Solomon dijo en el foro organizado por el medio de noticias financieras australiano: “Lo único que definitivamente sucede cada vez que ocurre un evento como este es que la gente quiere una prima de riesgo más alta para cualquier tipo de activo riesgoso en el que se encuentren, y por eso la gente comienza a reevaluar las cosas en el margen. Y ciertamente estamos viendo eso”.
Una prima de riesgo es el rendimiento adicional requerido para mantener inversiones volátiles como acciones en comparación con inversiones más seguras.
Los mercados estadounidenses cerraron a la baja el martes, con el Dow Jones Industrial Average cayendo un 0,83%, el S&P 500 un 0,94% y el Nasdaq Composite un 1,02%.
Los futuros apuntaban a más pérdidas el miércoles. Los precios del petróleo, una de las principales preocupaciones, se estabilizaron después de los primeros saltos: el crudo Brent subió un 2,7% a 83,58 dólares el barril, mientras que el West Texas Intermediate subió un 2,3% a 76,26 dólares.
En medio de la agitación, los rendimientos de los bonos del Tesoro estadounidense, las tasas de interés de los bonos gubernamentales que a menudo se consideran un refugio seguro, han subido, contrariando la tendencia habitual en la que los rendimientos caen cuando los inversores compran bonos por seguridad.
El cambio surge de la preocupación de que el aumento de los costos de la energía pueda alimentar la inflación, elevando generalmente los precios y manteniendo así las tasas de interés altas por más tiempo.

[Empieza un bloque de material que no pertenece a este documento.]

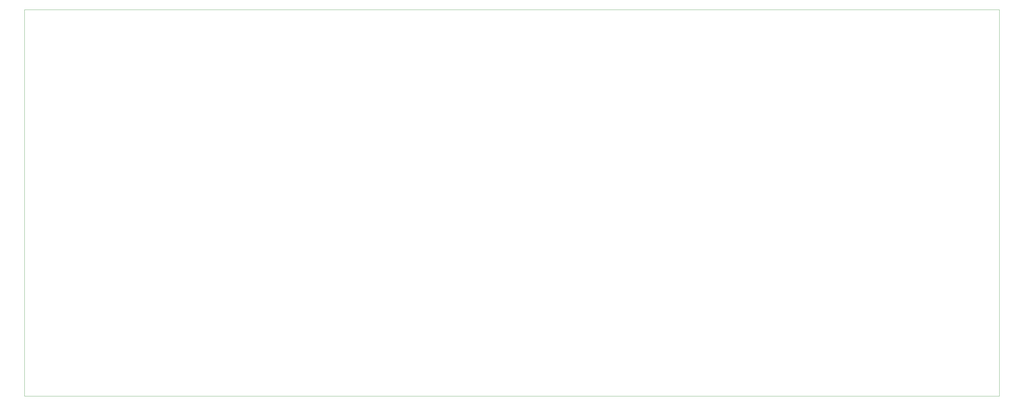
<source format=gbr>
G04 #@! TF.GenerationSoftware,KiCad,Pcbnew,5.1.5-52549c5~86~ubuntu18.04.1*
G04 #@! TF.CreationDate,2020-04-28T19:14:53+01:00*
G04 #@! TF.ProjectId,UnifiedBreakout,556e6966-6965-4644-9272-65616b6f7574,rev?*
G04 #@! TF.SameCoordinates,Original*
G04 #@! TF.FileFunction,Profile,NP*
%FSLAX46Y46*%
G04 Gerber Fmt 4.6, Leading zero omitted, Abs format (unit mm)*
G04 Created by KiCad (PCBNEW 5.1.5-52549c5~86~ubuntu18.04.1) date 2020-04-28 19:14:53*
%MOMM*%
%LPD*%
G04 APERTURE LIST*
%ADD10C,0.100000*%
G04 APERTURE END LIST*
D10*
X290830000Y-105410000D02*
X290830000Y-227330000D01*
X-16510000Y-105410000D02*
X290830000Y-105410000D01*
X-16510000Y-227330000D02*
X-16510000Y-105410000D01*
X290830000Y-227330000D02*
X-16510000Y-227330000D01*
M02*

</source>
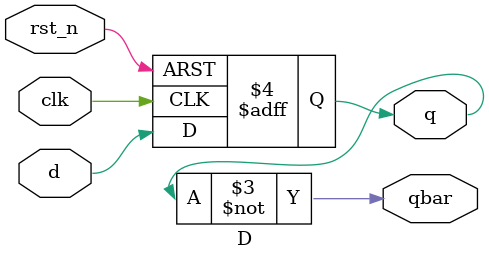
<source format=v>
module D(
    input d, rst_n, clk, 
    output reg q, 
    output wire qbar
    );

    always @(posedge clk or negedge rst_n) begin
        if(!rst_n)
            q <= 1'b0;
        else 
            q <= d;
    end

    assign qbar = ~q;
endmodule
</source>
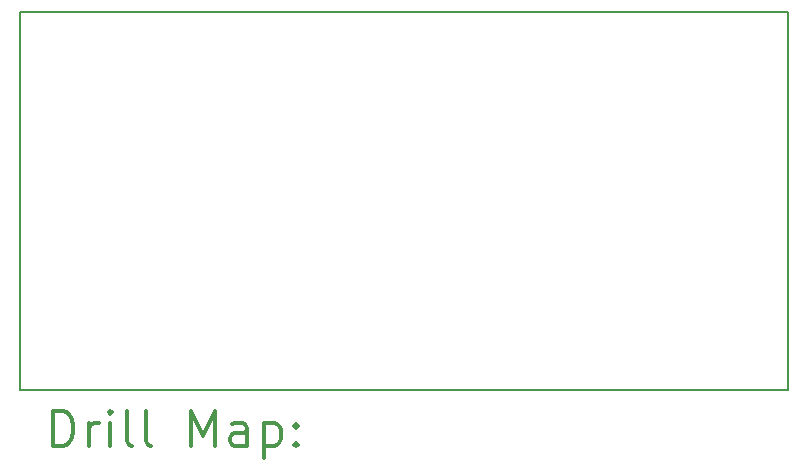
<source format=gbr>
%FSLAX45Y45*%
G04 Gerber Fmt 4.5, Leading zero omitted, Abs format (unit mm)*
G04 Created by KiCad (PCBNEW 5.1.10-88a1d61d58~88~ubuntu20.04.1) date 2021-07-13 00:32:09*
%MOMM*%
%LPD*%
G01*
G04 APERTURE LIST*
%TA.AperFunction,Profile*%
%ADD10C,0.150000*%
%TD*%
%ADD11C,0.200000*%
%ADD12C,0.300000*%
G04 APERTURE END LIST*
D10*
X10700000Y-12600000D02*
X10700000Y-9400000D01*
X17200000Y-12600000D02*
X10700000Y-12600000D01*
X17200000Y-9400000D02*
X17200000Y-12600000D01*
X10700000Y-9400000D02*
X17200000Y-9400000D01*
D11*
D12*
X10978928Y-13073214D02*
X10978928Y-12773214D01*
X11050357Y-12773214D01*
X11093214Y-12787500D01*
X11121786Y-12816071D01*
X11136071Y-12844643D01*
X11150357Y-12901786D01*
X11150357Y-12944643D01*
X11136071Y-13001786D01*
X11121786Y-13030357D01*
X11093214Y-13058929D01*
X11050357Y-13073214D01*
X10978928Y-13073214D01*
X11278928Y-13073214D02*
X11278928Y-12873214D01*
X11278928Y-12930357D02*
X11293214Y-12901786D01*
X11307500Y-12887500D01*
X11336071Y-12873214D01*
X11364643Y-12873214D01*
X11464643Y-13073214D02*
X11464643Y-12873214D01*
X11464643Y-12773214D02*
X11450357Y-12787500D01*
X11464643Y-12801786D01*
X11478928Y-12787500D01*
X11464643Y-12773214D01*
X11464643Y-12801786D01*
X11650357Y-13073214D02*
X11621786Y-13058929D01*
X11607500Y-13030357D01*
X11607500Y-12773214D01*
X11807500Y-13073214D02*
X11778928Y-13058929D01*
X11764643Y-13030357D01*
X11764643Y-12773214D01*
X12150357Y-13073214D02*
X12150357Y-12773214D01*
X12250357Y-12987500D01*
X12350357Y-12773214D01*
X12350357Y-13073214D01*
X12621786Y-13073214D02*
X12621786Y-12916071D01*
X12607500Y-12887500D01*
X12578928Y-12873214D01*
X12521786Y-12873214D01*
X12493214Y-12887500D01*
X12621786Y-13058929D02*
X12593214Y-13073214D01*
X12521786Y-13073214D01*
X12493214Y-13058929D01*
X12478928Y-13030357D01*
X12478928Y-13001786D01*
X12493214Y-12973214D01*
X12521786Y-12958929D01*
X12593214Y-12958929D01*
X12621786Y-12944643D01*
X12764643Y-12873214D02*
X12764643Y-13173214D01*
X12764643Y-12887500D02*
X12793214Y-12873214D01*
X12850357Y-12873214D01*
X12878928Y-12887500D01*
X12893214Y-12901786D01*
X12907500Y-12930357D01*
X12907500Y-13016071D01*
X12893214Y-13044643D01*
X12878928Y-13058929D01*
X12850357Y-13073214D01*
X12793214Y-13073214D01*
X12764643Y-13058929D01*
X13036071Y-13044643D02*
X13050357Y-13058929D01*
X13036071Y-13073214D01*
X13021786Y-13058929D01*
X13036071Y-13044643D01*
X13036071Y-13073214D01*
X13036071Y-12887500D02*
X13050357Y-12901786D01*
X13036071Y-12916071D01*
X13021786Y-12901786D01*
X13036071Y-12887500D01*
X13036071Y-12916071D01*
M02*

</source>
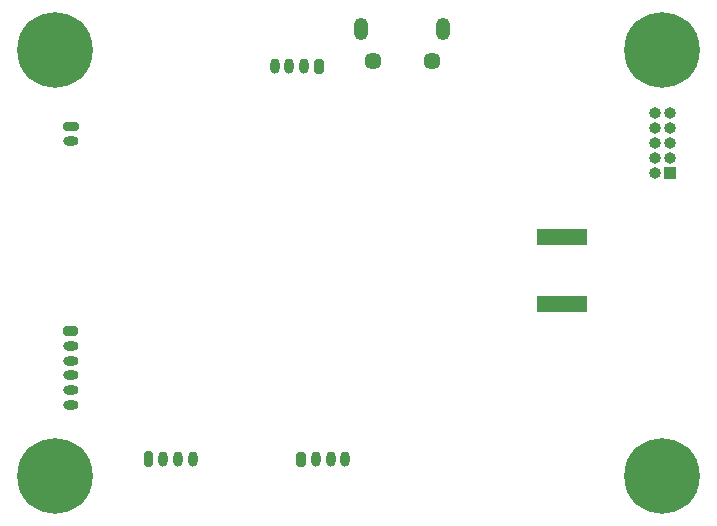
<source format=gbr>
%TF.GenerationSoftware,KiCad,Pcbnew,(5.1.10)-1*%
%TF.CreationDate,2021-11-27T13:57:11+01:00*%
%TF.ProjectId,SplashQuad,53706c61-7368-4517-9561-642e6b696361,rev?*%
%TF.SameCoordinates,Original*%
%TF.FileFunction,Soldermask,Bot*%
%TF.FilePolarity,Negative*%
%FSLAX46Y46*%
G04 Gerber Fmt 4.6, Leading zero omitted, Abs format (unit mm)*
G04 Created by KiCad (PCBNEW (5.1.10)-1) date 2021-11-27 13:57:11*
%MOMM*%
%LPD*%
G01*
G04 APERTURE LIST*
%ADD10C,0.800000*%
%ADD11C,6.400000*%
%ADD12R,4.200000X1.350000*%
%ADD13O,0.800000X1.300000*%
%ADD14O,1.300000X0.800000*%
%ADD15O,1.000000X1.000000*%
%ADD16R,1.000000X1.000000*%
%ADD17O,1.200000X1.900000*%
%ADD18C,1.450000*%
G04 APERTURE END LIST*
D10*
%TO.C,H4*%
X187247056Y-82852944D03*
X185550000Y-82150000D03*
X183852944Y-82852944D03*
X183150000Y-84550000D03*
X183852944Y-86247056D03*
X185550000Y-86950000D03*
X187247056Y-86247056D03*
X187950000Y-84550000D03*
D11*
X185550000Y-84550000D03*
%TD*%
D10*
%TO.C,H3*%
X187247056Y-118852944D03*
X185550000Y-118150000D03*
X183852944Y-118852944D03*
X183150000Y-120550000D03*
X183852944Y-122247056D03*
X185550000Y-122950000D03*
X187247056Y-122247056D03*
X187950000Y-120550000D03*
D11*
X185550000Y-120550000D03*
%TD*%
D10*
%TO.C,H2*%
X135847056Y-118852944D03*
X134150000Y-118150000D03*
X132452944Y-118852944D03*
X131750000Y-120550000D03*
X132452944Y-122247056D03*
X134150000Y-122950000D03*
X135847056Y-122247056D03*
X136550000Y-120550000D03*
D11*
X134150000Y-120550000D03*
%TD*%
D10*
%TO.C,H1*%
X135847056Y-82852944D03*
X134150000Y-82150000D03*
X132452944Y-82852944D03*
X131750000Y-84550000D03*
X132452944Y-86247056D03*
X134150000Y-86950000D03*
X135847056Y-86247056D03*
X136550000Y-84550000D03*
D11*
X134150000Y-84550000D03*
%TD*%
D12*
%TO.C,J8*%
X177100000Y-100375000D03*
X177100000Y-106025000D03*
%TD*%
D13*
%TO.C,J7*%
X152750000Y-85900000D03*
X154000000Y-85900000D03*
X155250000Y-85900000D03*
G36*
G01*
X156900000Y-85450000D02*
X156900000Y-86350000D01*
G75*
G02*
X156700000Y-86550000I-200000J0D01*
G01*
X156300000Y-86550000D01*
G75*
G02*
X156100000Y-86350000I0J200000D01*
G01*
X156100000Y-85450000D01*
G75*
G02*
X156300000Y-85250000I200000J0D01*
G01*
X156700000Y-85250000D01*
G75*
G02*
X156900000Y-85450000I0J-200000D01*
G01*
G37*
%TD*%
%TO.C,J6*%
X158750000Y-119175000D03*
X157500000Y-119175000D03*
X156250000Y-119175000D03*
G36*
G01*
X154600000Y-119625000D02*
X154600000Y-118725000D01*
G75*
G02*
X154800000Y-118525000I200000J0D01*
G01*
X155200000Y-118525000D01*
G75*
G02*
X155400000Y-118725000I0J-200000D01*
G01*
X155400000Y-119625000D01*
G75*
G02*
X155200000Y-119825000I-200000J0D01*
G01*
X154800000Y-119825000D01*
G75*
G02*
X154600000Y-119625000I0J200000D01*
G01*
G37*
%TD*%
%TO.C,J5*%
X145825000Y-119150000D03*
X144575000Y-119150000D03*
X143325000Y-119150000D03*
G36*
G01*
X141675000Y-119600000D02*
X141675000Y-118700000D01*
G75*
G02*
X141875000Y-118500000I200000J0D01*
G01*
X142275000Y-118500000D01*
G75*
G02*
X142475000Y-118700000I0J-200000D01*
G01*
X142475000Y-119600000D01*
G75*
G02*
X142275000Y-119800000I-200000J0D01*
G01*
X141875000Y-119800000D01*
G75*
G02*
X141675000Y-119600000I0J200000D01*
G01*
G37*
%TD*%
D14*
%TO.C,J4*%
X135500000Y-114550000D03*
X135500000Y-113300000D03*
X135500000Y-112050000D03*
X135500000Y-110800000D03*
X135500000Y-109550000D03*
G36*
G01*
X135050000Y-107900000D02*
X135950000Y-107900000D01*
G75*
G02*
X136150000Y-108100000I0J-200000D01*
G01*
X136150000Y-108500000D01*
G75*
G02*
X135950000Y-108700000I-200000J0D01*
G01*
X135050000Y-108700000D01*
G75*
G02*
X134850000Y-108500000I0J200000D01*
G01*
X134850000Y-108100000D01*
G75*
G02*
X135050000Y-107900000I200000J0D01*
G01*
G37*
%TD*%
%TO.C,J3*%
X135525000Y-92225000D03*
G36*
G01*
X135075000Y-90575000D02*
X135975000Y-90575000D01*
G75*
G02*
X136175000Y-90775000I0J-200000D01*
G01*
X136175000Y-91175000D01*
G75*
G02*
X135975000Y-91375000I-200000J0D01*
G01*
X135075000Y-91375000D01*
G75*
G02*
X134875000Y-91175000I0J200000D01*
G01*
X134875000Y-90775000D01*
G75*
G02*
X135075000Y-90575000I200000J0D01*
G01*
G37*
%TD*%
D15*
%TO.C,J2*%
X184930000Y-89820000D03*
X186200000Y-89820000D03*
X184930000Y-91090000D03*
X186200000Y-91090000D03*
X184930000Y-92360000D03*
X186200000Y-92360000D03*
X184930000Y-93630000D03*
X186200000Y-93630000D03*
X184930000Y-94900000D03*
D16*
X186200000Y-94900000D03*
%TD*%
D17*
%TO.C,J1*%
X160050000Y-82712500D03*
X167050000Y-82712500D03*
D18*
X161050000Y-85412500D03*
X166050000Y-85412500D03*
%TD*%
M02*

</source>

El presidente Trump ha minimizado los riesgos de picos petroleros a largo plazo, diciendo que la guerra podría llevar a “precios altos del petróleo por un tiempo”, pero prediciendo costos más bajos después del conflicto.
Pero los expertos advierten que el cierre prolongado de Ormuz podría hacer que el petróleo supere los 100 dólares el barril, lo que pondría a prueba las cadenas de suministro mundiales.
La guerra estalló el sábado cuando Estados Unidos e Israel lanzaron ataques aéreos contra Irán que, según ambos aliados, paralizarían el programa nuclear de Teherán y reducirían sus capacidades militares.
Ambos países han acusado a su viejo enemigo de exportar terror a todo el mundo a través de representantes armados, y de que los ataques eran necesarios antes de que Irán pudiera lanzar sus propios ataques.